Their appetite, not surprisingly, seems endless. Young Budgett’s frogs should be fed every day, and their typical menu includes:
- Live Insects
- Wax Moth Caterpillars
- Small Fish
Young frogs should be fed as much as they want to eat in one sitting. Adult frogs are best to be fed two to three times per week. If you think you are overfeeding your adult Budgett’s, just take a look. Are they wider than they are long? If so, they are too fat. Cut back on the intake on that hippo.
Adult Budgett’s can be fed a variety of scrumptious treats. These include:
- Lumbricus Worms
- De-Shelled African Land Snails
To render the fish safe for eating, you should warm it first and then allow it to cool. Being amphibians, they don’t care if they are fed in the water or out. If feeding live food, you can drop the prey into the water or place it on the landing platform. However, be aware that the greedy Budgett’s frog can jump. They are, after all, frogs! They might make a leap for the incoming meal and snap your fingers instead. They can bite hard, and they will draw blood. Therefore, it is wise to use a pair of tongs to feed them.

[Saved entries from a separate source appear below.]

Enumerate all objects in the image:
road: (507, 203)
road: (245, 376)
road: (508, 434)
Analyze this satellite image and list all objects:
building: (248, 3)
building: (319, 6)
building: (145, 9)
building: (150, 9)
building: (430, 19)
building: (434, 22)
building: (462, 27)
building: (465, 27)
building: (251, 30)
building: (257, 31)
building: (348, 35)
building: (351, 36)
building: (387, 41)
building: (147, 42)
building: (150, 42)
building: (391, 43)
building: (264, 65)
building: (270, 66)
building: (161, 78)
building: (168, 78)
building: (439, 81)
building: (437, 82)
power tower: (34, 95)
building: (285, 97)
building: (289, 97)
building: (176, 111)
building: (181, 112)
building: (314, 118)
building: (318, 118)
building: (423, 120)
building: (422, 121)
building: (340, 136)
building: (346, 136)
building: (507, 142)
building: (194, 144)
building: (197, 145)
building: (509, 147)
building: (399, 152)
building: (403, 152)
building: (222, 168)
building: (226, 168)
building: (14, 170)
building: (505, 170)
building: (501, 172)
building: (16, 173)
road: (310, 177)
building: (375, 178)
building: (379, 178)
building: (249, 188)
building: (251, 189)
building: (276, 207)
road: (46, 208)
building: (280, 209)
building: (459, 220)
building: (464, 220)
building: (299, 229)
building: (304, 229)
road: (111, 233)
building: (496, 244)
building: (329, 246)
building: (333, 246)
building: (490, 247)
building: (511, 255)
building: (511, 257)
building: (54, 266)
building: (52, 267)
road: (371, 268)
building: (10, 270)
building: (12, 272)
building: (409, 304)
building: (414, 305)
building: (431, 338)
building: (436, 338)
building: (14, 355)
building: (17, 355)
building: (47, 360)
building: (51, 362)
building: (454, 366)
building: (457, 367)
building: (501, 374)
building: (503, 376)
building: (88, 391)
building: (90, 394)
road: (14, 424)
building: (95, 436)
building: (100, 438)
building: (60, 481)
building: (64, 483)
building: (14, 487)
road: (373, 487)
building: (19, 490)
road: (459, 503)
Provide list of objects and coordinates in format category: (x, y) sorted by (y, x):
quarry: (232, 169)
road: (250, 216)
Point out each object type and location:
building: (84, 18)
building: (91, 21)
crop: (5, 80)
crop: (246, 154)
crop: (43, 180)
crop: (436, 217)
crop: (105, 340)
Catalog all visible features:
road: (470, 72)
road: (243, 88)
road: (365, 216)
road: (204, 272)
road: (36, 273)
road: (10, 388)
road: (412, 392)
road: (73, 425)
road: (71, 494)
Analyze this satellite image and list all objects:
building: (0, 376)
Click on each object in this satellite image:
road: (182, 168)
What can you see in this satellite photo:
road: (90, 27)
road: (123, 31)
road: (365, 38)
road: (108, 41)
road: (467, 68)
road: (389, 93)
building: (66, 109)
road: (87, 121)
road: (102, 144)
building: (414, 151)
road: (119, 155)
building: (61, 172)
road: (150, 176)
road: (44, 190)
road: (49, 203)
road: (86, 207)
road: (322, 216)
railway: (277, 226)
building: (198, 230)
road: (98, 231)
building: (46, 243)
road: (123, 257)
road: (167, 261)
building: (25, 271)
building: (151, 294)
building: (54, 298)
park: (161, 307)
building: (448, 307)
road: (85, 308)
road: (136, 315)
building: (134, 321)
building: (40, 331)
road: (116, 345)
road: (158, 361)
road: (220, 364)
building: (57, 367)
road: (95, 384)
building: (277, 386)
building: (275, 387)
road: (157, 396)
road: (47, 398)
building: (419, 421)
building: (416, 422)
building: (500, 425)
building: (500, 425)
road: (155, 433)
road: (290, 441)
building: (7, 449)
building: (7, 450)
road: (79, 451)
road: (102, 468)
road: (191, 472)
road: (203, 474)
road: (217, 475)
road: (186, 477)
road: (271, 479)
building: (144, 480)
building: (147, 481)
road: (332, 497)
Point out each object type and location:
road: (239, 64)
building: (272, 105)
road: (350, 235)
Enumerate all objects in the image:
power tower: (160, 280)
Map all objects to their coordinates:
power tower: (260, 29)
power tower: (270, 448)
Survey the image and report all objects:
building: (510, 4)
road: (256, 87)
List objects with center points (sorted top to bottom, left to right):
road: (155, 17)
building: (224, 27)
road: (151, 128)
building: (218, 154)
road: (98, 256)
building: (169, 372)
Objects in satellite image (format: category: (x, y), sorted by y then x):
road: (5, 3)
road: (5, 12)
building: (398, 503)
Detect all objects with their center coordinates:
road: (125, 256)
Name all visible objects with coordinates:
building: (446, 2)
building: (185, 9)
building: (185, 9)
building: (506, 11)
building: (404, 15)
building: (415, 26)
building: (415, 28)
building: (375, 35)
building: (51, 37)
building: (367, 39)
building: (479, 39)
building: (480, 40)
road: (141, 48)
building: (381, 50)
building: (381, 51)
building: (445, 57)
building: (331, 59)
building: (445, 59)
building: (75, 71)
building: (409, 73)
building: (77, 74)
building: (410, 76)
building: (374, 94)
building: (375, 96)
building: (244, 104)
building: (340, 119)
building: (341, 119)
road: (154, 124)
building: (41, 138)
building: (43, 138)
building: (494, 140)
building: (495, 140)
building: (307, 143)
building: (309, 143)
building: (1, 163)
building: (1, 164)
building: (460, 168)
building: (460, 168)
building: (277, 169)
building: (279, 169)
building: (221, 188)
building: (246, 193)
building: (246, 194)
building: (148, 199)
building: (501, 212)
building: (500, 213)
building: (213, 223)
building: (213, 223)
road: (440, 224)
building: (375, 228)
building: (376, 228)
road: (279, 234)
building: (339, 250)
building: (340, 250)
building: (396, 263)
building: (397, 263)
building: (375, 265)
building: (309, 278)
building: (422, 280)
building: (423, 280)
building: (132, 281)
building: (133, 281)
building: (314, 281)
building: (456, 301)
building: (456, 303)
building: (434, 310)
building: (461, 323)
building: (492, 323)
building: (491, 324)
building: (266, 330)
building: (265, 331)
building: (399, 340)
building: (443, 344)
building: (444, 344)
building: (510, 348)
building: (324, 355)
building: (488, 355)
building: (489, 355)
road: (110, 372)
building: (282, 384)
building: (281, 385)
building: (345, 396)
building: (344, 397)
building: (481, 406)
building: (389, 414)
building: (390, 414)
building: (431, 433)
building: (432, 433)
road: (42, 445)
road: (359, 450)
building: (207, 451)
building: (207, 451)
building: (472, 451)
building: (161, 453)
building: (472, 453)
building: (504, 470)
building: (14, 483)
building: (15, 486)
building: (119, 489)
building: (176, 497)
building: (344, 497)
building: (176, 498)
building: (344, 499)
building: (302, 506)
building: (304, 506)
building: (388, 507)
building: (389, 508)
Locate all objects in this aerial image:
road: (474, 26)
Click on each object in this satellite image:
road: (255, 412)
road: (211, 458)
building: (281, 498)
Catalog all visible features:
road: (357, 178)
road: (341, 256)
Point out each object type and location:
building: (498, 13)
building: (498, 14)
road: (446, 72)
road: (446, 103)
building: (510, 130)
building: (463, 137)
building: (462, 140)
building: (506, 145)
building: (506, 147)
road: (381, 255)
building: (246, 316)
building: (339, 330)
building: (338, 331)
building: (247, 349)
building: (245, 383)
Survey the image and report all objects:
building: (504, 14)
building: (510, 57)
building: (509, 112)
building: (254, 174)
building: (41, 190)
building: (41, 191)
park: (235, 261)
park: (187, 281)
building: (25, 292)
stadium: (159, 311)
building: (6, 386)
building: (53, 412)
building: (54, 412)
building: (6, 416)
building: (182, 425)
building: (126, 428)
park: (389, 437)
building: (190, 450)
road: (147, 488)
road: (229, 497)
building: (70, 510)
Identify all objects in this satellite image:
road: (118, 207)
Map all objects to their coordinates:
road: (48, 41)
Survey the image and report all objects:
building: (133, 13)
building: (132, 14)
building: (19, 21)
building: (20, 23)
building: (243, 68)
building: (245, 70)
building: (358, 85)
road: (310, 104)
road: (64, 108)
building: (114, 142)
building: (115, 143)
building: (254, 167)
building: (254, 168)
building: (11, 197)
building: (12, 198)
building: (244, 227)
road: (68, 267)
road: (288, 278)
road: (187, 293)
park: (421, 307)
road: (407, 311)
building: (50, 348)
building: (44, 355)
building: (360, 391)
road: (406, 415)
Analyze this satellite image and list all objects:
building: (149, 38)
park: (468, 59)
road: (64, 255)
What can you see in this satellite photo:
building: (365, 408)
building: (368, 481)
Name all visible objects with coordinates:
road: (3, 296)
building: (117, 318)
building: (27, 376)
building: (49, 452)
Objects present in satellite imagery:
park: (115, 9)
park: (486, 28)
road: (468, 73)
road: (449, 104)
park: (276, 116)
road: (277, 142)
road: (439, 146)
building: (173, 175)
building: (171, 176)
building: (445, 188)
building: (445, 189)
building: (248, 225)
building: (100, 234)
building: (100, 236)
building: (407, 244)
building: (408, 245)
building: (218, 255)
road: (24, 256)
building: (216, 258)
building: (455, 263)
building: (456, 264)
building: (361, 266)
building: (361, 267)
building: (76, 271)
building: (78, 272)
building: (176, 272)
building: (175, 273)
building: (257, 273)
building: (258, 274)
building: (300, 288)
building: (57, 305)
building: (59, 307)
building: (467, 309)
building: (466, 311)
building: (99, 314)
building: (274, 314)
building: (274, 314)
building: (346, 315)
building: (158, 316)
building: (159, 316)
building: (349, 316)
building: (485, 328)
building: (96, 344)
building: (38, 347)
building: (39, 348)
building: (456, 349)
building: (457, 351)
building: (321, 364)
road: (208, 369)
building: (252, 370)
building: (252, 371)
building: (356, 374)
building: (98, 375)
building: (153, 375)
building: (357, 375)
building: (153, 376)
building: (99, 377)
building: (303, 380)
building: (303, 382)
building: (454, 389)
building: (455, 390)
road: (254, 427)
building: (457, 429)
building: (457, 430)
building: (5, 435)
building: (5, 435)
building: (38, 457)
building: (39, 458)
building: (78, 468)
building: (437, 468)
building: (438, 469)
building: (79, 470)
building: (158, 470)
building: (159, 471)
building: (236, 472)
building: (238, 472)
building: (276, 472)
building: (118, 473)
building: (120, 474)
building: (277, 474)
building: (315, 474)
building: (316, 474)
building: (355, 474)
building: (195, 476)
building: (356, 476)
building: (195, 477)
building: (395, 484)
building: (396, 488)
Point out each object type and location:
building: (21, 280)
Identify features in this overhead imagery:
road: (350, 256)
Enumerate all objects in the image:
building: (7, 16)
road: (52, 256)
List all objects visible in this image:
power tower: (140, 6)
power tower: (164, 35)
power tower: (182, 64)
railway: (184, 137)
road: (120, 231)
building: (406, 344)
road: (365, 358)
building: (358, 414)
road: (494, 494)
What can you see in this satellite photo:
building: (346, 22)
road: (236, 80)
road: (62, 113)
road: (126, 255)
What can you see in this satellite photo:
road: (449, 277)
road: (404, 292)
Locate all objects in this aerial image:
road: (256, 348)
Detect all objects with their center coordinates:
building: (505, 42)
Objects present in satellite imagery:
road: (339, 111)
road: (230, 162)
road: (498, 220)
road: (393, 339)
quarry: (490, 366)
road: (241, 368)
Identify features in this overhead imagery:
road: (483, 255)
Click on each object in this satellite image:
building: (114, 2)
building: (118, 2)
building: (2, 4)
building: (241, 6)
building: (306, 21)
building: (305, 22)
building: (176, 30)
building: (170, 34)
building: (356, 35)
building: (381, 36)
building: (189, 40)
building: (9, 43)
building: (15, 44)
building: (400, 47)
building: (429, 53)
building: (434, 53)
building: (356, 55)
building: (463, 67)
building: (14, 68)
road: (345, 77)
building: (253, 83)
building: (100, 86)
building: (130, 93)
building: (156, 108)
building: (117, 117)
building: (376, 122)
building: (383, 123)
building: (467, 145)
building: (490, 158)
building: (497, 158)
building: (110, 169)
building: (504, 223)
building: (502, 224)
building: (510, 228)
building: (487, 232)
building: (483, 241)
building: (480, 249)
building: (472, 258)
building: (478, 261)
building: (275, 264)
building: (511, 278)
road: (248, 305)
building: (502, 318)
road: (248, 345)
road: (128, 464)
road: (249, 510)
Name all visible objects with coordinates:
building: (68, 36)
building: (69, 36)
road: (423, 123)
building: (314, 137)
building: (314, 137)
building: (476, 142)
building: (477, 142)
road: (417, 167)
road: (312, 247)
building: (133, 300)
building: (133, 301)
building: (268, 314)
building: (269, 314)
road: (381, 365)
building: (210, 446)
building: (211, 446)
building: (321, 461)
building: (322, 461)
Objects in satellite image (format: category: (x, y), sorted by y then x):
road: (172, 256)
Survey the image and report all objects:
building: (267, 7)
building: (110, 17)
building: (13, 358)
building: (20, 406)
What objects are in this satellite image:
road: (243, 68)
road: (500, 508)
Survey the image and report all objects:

Some frog keepers enjoy feeding their Budgett’s a killed (or live – yuck) rodent. If a rodent is the meal of choice, it is best to select the hairless kind. Your frog cannot digest the fur. The mouse will fill your frog up, so wait for them to defecate before you feed them again. Be aware that it might take as long as two weeks.
Especially if still growing, your frog will need calcium and added vitamin D3 on a daily basis. Once they are mature, you can cut back on the supplements to about once every two weeks.
If kept properly and given the respect required for their natural cycles, your Budgett’s frog should be able to keep you entertained for about 15 to 20 years. They are not ideal projects for a beginner, but for those who have experience with amphibians, they can be the roly-poly grail.